La musique traditionnelle
La musique traditionnelle gabonaise est aussi variée que la multiplicité des rites qu’elle célèbre et fait partie de la vie quotidienne des gabonais. Elle les accompagne ainsi dans les travaux des champs, les rites profanes, les veillées. La musique est guidée par quatre grands groupes d’instrument. Mais le Tam-tam reste l’instrument le plus répandu dans le pays car à la base de la musique gabonaise traditionnelle il y d’abord et surtout le rythme.
Dans la musique traditionnelle, les paroles sont déterminantes au delà du rythme. C’est avec la voix que le chanteur manifeste tous ses sentiments et sa poésie.
La musique moderne gabonaise
Les contacts entre musique de l’occident et musique traditionnelle spécifiquement africaine - bantoue en particulier - ont mené à l’éclosion et au développement de nouvelles formes qu’on a qualifié de musique urbaine ou populaire, voire « musique acculturée ». Acculturée ? Car cette musique moderne s’est vue dépossédée de saveur originelle au vue que l’orchestration est dominée par des instruments typiquement occidentaux.
C’est par un retour aux sources musicales – essentiellement vocales – des peuples les plus ignorés du monde moderne que ce mariage a fait prendre conscience de la grandeur et de la force des capacités humaines dans l’expression musicale.
La musique gabonaise d’aujourd’hui
Les répertoires des musiciens gabonais sont aujourd’hui pleins de réserves à rythmes de tout genre avec une multiplicité de registres.
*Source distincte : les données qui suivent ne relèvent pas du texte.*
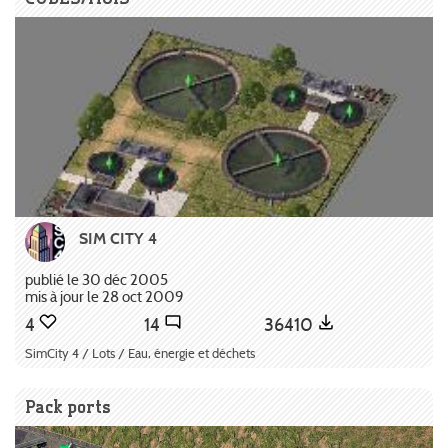
SIM CITY 4
publié le 30 déc 2005
mis à jour le 28 oct 2009
4
14
36410
SimCity 4 / Lots / Eau, énergie et déchets
Pack ports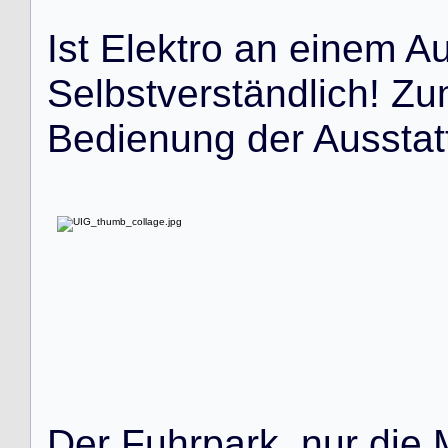
I
s
t
E
l
e
k
t
r
o
a
n
e
i
n
e
m
A
S
e
l
b
s
t
v
e
r
s
t
ä
n
d
l
i
c
h
!
Z
u
B
e
d
i
e
n
u
n
g
d
e
r
A
u
s
s
t
a
t
D
e
r
F
u
h
r
p
a
r
k
,
n
u
r
d
i
e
L’instrumentation est ainsi déterminantes dans cette musique moderne sans toute fois que la voix n’est perdue sa place déterminante.
Depuis quelques années les artistes abonais sont de plus en plus acceptés par leur public mais les musique d’ailleurs dominent largement de par leur succès ce qui engendre une lourde concurrence.
L’avenir de la musique gabonaise dépend ainsi des responsables politiques gabonais et de la volonté des artistes à se doter d’un organisme indépendant.
Durant près de 50 ans, la musique gabonaise à quasimment sous exploité son héritage musical et culturel au profit de rythmes venus d'ailleurs. mais aujourd'hui elle tente de se réconsilier avec elle même et ses ancêtres.